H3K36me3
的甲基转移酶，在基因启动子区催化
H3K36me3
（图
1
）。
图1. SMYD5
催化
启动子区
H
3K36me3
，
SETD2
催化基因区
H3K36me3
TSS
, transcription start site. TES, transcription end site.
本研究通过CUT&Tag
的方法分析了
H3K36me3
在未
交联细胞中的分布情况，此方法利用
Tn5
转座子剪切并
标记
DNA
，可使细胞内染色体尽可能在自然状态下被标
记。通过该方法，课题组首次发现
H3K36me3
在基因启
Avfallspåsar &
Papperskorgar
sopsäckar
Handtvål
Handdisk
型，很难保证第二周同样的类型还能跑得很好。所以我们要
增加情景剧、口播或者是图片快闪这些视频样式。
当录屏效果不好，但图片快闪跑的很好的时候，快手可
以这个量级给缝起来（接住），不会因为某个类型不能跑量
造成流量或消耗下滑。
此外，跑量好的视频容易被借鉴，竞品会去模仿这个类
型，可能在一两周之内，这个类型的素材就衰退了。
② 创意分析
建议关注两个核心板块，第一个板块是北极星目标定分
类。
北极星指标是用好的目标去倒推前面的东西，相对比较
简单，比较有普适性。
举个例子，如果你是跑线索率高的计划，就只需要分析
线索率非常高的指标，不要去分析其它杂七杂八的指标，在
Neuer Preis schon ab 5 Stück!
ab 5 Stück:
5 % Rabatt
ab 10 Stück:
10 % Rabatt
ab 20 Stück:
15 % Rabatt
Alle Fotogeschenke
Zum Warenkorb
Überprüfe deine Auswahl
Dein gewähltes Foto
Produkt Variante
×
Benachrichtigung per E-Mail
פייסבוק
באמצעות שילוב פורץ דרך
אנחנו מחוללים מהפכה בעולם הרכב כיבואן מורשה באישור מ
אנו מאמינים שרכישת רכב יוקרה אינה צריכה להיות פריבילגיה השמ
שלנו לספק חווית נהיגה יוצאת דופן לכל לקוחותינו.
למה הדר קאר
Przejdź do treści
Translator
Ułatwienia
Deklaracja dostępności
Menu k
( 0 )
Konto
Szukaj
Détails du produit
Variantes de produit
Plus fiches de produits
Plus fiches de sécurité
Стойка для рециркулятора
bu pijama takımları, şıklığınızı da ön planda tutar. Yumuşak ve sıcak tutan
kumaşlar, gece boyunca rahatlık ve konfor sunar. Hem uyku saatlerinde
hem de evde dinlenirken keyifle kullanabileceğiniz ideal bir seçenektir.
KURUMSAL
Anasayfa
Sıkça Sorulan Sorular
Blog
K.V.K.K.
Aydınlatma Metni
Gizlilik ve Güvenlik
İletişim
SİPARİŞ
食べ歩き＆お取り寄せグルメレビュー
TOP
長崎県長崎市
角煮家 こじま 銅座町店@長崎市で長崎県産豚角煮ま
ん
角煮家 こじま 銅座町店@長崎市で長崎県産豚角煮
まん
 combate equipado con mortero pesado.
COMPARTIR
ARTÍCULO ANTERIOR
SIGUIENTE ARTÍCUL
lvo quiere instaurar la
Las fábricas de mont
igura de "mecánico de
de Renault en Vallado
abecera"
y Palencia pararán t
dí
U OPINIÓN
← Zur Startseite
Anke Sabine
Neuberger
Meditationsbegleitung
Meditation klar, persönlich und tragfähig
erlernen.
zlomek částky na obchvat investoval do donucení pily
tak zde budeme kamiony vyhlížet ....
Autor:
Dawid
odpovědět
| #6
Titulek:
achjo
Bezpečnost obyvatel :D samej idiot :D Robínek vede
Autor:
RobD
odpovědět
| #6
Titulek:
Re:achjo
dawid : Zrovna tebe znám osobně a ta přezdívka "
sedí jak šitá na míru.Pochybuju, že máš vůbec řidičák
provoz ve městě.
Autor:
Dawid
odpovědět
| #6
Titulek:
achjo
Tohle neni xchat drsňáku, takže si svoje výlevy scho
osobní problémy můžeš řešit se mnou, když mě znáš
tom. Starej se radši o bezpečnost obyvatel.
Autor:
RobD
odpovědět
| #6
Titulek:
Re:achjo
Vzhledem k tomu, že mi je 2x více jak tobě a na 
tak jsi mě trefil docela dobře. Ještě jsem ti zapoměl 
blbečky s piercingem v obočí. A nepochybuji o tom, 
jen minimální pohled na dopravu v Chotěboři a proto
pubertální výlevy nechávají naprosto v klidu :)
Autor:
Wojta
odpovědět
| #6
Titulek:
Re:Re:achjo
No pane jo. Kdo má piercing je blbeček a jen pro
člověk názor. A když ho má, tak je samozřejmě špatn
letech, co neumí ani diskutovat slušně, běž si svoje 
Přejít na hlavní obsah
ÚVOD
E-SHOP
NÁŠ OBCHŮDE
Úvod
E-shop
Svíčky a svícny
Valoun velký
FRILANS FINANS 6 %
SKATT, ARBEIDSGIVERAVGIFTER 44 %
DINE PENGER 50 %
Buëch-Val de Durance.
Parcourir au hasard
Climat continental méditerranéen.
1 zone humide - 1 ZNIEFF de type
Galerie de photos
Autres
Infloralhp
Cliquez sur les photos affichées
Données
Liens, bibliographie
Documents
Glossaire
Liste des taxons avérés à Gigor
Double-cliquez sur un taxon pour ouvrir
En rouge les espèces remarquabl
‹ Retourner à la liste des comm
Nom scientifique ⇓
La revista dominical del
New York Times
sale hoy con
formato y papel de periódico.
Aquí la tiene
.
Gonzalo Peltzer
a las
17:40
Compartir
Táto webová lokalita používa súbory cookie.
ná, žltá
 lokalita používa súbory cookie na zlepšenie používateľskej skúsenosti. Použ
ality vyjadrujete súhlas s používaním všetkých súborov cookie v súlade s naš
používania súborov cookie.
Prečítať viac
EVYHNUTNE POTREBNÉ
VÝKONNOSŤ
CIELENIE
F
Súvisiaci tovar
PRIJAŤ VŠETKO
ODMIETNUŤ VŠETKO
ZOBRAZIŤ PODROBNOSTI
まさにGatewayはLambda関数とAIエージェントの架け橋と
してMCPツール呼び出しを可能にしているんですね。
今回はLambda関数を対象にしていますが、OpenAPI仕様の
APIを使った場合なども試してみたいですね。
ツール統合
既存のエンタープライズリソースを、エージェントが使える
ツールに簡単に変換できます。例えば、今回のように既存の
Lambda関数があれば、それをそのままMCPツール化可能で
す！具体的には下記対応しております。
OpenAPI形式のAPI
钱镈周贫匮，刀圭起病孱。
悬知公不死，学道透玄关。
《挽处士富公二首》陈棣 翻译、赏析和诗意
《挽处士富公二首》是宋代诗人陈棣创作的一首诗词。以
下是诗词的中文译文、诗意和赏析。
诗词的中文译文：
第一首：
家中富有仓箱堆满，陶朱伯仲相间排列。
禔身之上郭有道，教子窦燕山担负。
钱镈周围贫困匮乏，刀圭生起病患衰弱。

> [REQUIREMENT] Report every line above that has the string "súbory" in it.

> [FINAL ANSWER]
Táto webová lokalita používa súbory cookie.
 lokalita používa súbory cookie na zlepšenie používateľskej skúsenosti. Použ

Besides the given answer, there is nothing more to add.